[Start of Attachment]
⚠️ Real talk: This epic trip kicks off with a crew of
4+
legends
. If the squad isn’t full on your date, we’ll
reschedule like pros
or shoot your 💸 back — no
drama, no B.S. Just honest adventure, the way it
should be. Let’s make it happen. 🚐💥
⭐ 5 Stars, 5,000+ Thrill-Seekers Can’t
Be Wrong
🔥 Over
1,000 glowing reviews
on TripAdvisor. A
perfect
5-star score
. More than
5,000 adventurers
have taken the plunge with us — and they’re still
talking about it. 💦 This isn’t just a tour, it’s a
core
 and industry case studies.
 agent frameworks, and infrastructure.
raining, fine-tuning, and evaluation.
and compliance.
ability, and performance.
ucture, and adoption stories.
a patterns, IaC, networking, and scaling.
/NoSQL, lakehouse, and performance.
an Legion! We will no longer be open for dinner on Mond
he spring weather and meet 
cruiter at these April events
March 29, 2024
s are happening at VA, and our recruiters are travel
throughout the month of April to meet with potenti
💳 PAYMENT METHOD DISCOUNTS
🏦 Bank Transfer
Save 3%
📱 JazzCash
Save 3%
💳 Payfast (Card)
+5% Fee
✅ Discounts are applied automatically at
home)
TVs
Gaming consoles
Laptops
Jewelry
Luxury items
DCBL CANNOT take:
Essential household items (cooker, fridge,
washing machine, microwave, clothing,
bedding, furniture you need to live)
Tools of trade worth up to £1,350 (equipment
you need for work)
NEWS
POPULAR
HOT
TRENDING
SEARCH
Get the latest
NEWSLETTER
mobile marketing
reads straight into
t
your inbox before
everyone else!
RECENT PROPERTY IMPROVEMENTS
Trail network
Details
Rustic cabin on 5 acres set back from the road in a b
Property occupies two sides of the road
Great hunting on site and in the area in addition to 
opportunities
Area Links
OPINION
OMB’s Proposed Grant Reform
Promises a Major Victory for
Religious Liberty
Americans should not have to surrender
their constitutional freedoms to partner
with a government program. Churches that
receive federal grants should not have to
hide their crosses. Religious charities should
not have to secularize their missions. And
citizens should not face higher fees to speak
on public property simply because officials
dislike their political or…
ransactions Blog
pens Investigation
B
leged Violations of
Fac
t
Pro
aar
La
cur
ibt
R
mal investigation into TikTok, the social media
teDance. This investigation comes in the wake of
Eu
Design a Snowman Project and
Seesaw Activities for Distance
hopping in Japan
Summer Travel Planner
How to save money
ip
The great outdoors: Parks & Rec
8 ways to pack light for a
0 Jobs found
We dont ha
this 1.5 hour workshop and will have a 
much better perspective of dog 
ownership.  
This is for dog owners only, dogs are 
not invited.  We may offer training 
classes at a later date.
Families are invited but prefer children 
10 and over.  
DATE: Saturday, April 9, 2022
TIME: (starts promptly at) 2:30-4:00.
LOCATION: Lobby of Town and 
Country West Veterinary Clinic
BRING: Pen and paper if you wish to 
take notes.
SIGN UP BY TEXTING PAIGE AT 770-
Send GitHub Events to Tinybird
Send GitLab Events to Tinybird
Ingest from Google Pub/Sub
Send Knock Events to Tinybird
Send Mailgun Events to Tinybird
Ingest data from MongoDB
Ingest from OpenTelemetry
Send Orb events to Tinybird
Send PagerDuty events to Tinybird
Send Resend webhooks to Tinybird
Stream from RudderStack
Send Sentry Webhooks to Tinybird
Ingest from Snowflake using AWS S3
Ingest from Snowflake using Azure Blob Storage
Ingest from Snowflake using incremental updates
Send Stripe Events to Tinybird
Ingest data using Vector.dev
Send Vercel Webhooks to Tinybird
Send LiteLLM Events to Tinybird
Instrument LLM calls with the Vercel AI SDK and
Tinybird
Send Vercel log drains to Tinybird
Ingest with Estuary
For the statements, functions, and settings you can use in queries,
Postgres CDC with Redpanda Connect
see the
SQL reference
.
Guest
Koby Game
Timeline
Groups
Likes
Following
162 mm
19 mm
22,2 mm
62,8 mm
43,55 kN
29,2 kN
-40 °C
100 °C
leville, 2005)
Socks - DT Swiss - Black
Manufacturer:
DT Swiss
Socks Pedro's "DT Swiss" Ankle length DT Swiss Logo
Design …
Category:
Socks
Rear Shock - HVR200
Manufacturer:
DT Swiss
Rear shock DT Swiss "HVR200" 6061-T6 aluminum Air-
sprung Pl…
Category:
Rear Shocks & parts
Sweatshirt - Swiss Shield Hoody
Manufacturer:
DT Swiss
[End of Attachment]
§ Assignment
Reproduce every line above verbatim, keeping the original order and line breaks.

§ Task solution
⚠️ Real talk: This epic trip kicks off with a crew of
4+
legends
. If the squad isn’t full on your date, we’ll
reschedule like pros
or shoot your 💸 back — no
drama, no B.S. Just honest adventure, the way it
should be. Let’s make it happen. 🚐💥
⭐ 5 Stars, 5,000+ Thrill-Seekers Can’t
Be Wrong
🔥 Over
1,000 glowing reviews
on TripAdvisor. A
perfect
5-star score
. More than
5,000 adventurers
have taken the plunge with us — and they’re still
talking about it. 💦 This isn’t just a tour, it’s a
core
 and industry case studies.
 agent frameworks, and infrastructure.
raining, fine-tuning, and evaluation.
and compliance.
ability, and performance.
ucture, and adoption stories.
a patterns, IaC, networking, and scaling.
/NoSQL, lakehouse, and performance.
an Legion! We will no longer be open for dinner on Mond
he spring weather and meet 
cruiter at these April events
March 29, 2024
s are happening at VA, and our recruiters are travel
throughout the month of April to meet with potenti
💳 PAYMENT METHOD DISCOUNTS
🏦 Bank Transfer
Save 3%
📱 JazzCash
Save 3%
💳 Payfast (Card)
+5% Fee
✅ Discounts are applied automatically at
home)
TVs
Gaming consoles
Laptops
Jewelry
Luxury items
DCBL CANNOT take:
Essential household items (cooker, fridge,
washing machine, microwave, clothing,
bedding, furniture you need to live)
Tools of trade worth up to £1,350 (equipment
you need for work)
NEWS
POPULAR
HOT
TRENDING
SEARCH
Get the latest
NEWSLETTER
mobile marketing
reads straight into
t
your inbox before
everyone else!
RECENT PROPERTY IMPROVEMENTS
Trail network
Details
Rustic cabin on 5 acres set back from the road in a b
Property occupies two sides of the road
Great hunting on site and in the area in addition to 
opportunities
Area Links
OPINION
OMB’s Proposed Grant Reform
Promises a Major Victory for
Religious Liberty
Americans should not have to surrender
their constitutional freedoms to partner
with a government program. Churches that
receive federal grants should not have to
hide their crosses. Religious charities should
not have to secularize their missions. And
citizens should not face higher fees to speak
on public property simply because officials
dislike their political or…
ransactions Blog
pens Investigation
B
leged Violations of
Fac
t
Pro
aar
La
cur
ibt
R
mal investigation into TikTok, the social media
teDance. This investigation comes in the wake of
Eu
Design a Snowman Project and
Seesaw Activities for Distance
hopping in Japan
Summer Travel Planner
How to save money
ip
The great outdoors: Parks & Rec
8 ways to pack light for a
0 Jobs found
We dont ha
this 1.5 hour workshop and will have a 
much better perspective of dog 
ownership.  
This is for dog owners only, dogs are 
not invited.  We may offer training 
classes at a later date.
Families are invited but prefer children 
10 and over.  
DATE: Saturday, April 9, 2022
TIME: (starts promptly at) 2:30-4:00.
LOCATION: Lobby of Town and 
Country West Veterinary Clinic
BRING: Pen and paper if you wish to 
take notes.
SIGN UP BY TEXTING PAIGE AT 770-
Send GitHub Events to Tinybird
Send GitLab Events to Tinybird
Ingest from Google Pub/Sub
Send Knock Events to Tinybird
Send Mailgun Events to Tinybird
Ingest data from MongoDB
Ingest from OpenTelemetry
Send Orb events to Tinybird
Send PagerDuty events to Tinybird
Send Resend webhooks to Tinybird
Stream from RudderStack
Send Sentry Webhooks to Tinybird
Ingest from Snowflake using AWS S3
Ingest from Snowflake using Azure Blob Storage
Ingest from Snowflake using incremental updates
Send Stripe Events to Tinybird
Ingest data using Vector.dev
Send Vercel Webhooks to Tinybird
Send LiteLLM Events to Tinybird
Instrument LLM calls with the Vercel AI SDK and
Tinybird
Send Vercel log drains to Tinybird
Ingest with Estuary
For the statements, functions, and settings you can use in queries,
Postgres CDC with Redpanda Connect
see the
SQL reference
.
Guest
Koby Game
Timeline
Groups
Likes
Following
162 mm
19 mm
22,2 mm
62,8 mm
43,55 kN
29,2 kN
-40 °C
100 °C
leville, 2005)
Socks - DT Swiss - Black
Manufacturer:
DT Swiss
Socks Pedro's "DT Swiss" Ankle length DT Swiss Logo
Design …
Category:
Socks
Rear Shock - HVR200
Manufacturer:
DT Swiss
Rear shock DT Swiss "HVR200" 6061-T6 aluminum Air-
sprung Pl…
Category:
Rear Shocks & parts
Sweatshirt - Swiss Shield Hoody
Manufacturer:
DT Swiss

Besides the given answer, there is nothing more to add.